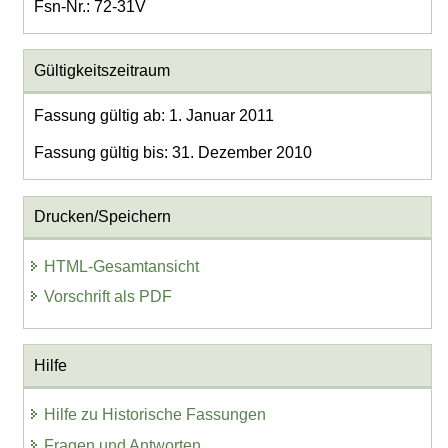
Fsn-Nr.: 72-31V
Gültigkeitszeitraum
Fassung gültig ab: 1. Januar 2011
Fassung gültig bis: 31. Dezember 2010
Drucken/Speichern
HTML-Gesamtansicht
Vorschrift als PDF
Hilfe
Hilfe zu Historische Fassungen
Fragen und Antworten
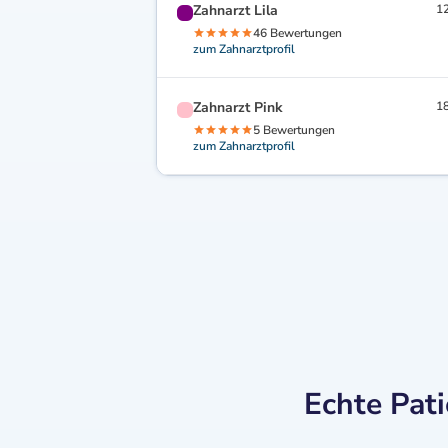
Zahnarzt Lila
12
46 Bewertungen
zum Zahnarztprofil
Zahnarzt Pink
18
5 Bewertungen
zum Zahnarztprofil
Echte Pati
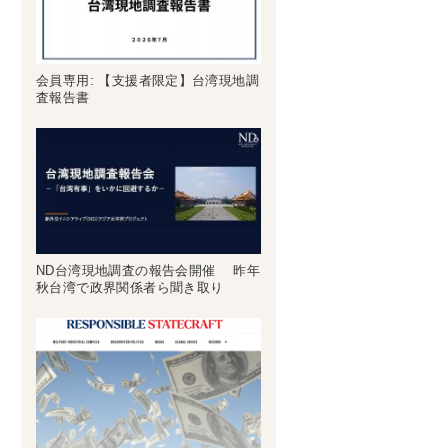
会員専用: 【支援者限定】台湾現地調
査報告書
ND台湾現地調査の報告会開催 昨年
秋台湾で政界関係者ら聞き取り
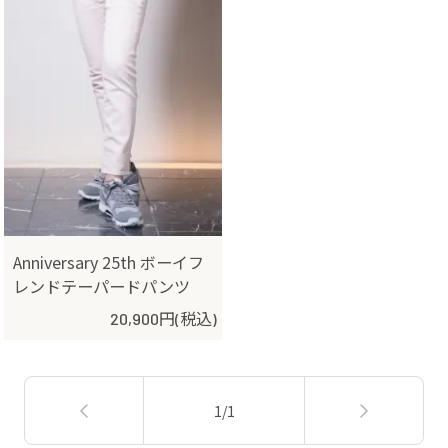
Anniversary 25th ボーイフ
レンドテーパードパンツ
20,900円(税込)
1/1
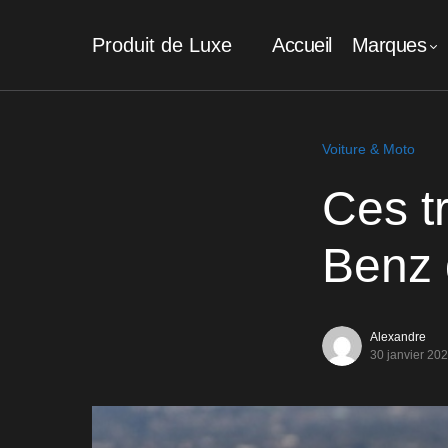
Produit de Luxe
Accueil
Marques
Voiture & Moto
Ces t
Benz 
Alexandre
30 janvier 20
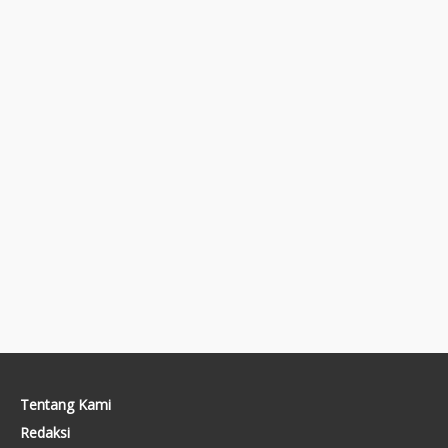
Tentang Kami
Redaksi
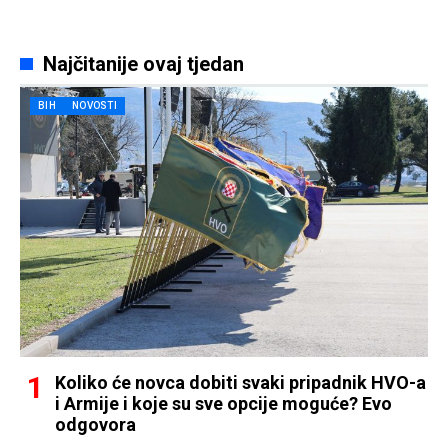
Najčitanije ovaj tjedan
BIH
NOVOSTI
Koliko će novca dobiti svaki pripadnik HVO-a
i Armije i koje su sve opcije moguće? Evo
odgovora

################

**INSTRUCTION**
Arrange every line above as a numbered list, skipping any blank lines. Leave the pictures out of your answer.

**TASK RESPONSE**
1. Fsn-Nr.: 72-31V
2. Gültigkeitszeitraum
3. Fassung gültig ab: 1. Januar 2011
4. Fassung gültig bis: 31. Dezember 2010
5. Drucken/Speichern
6. HTML-Gesamtansicht
7. Vorschrift als PDF
8. Hilfe
9. Hilfe zu Historische Fassungen
10. Fragen und Antworten
11. Zahnarzt Lila
12. 12
13. 46 Bewertungen
14. zum Zahnarztprofil
15. Zahnarzt Pink
16. 18
17. 5 Bewertungen
18. zum Zahnarztprofil
19. Echte Pati
20. 会員専用: 【支援者限定】台湾現地調
21. 査報告書
22. ND台湾現地調査の報告会開催 昨年
23. 秋台湾で政界関係者ら聞き取り
24. Anniversary 25th ボーイフ
25. レンドテーパードパンツ
26. 20,900円(税込)
27. 1/1
28. Produit de Luxe
29. Accueil
30. Marques
31. Voiture & Moto
32. Ces t
33. Benz 
34. Alexandre
35. 30 janvier 20
36. Tentang Kami
37. Redaksi
38. Najčitanije ovaj tjedan
39. BIH
40. NOVOSTI
41. Koliko će novca dobiti svaki pripadnik HVO-a
42. i Armije i koje su sve opcije moguće? Evo
43. odgovora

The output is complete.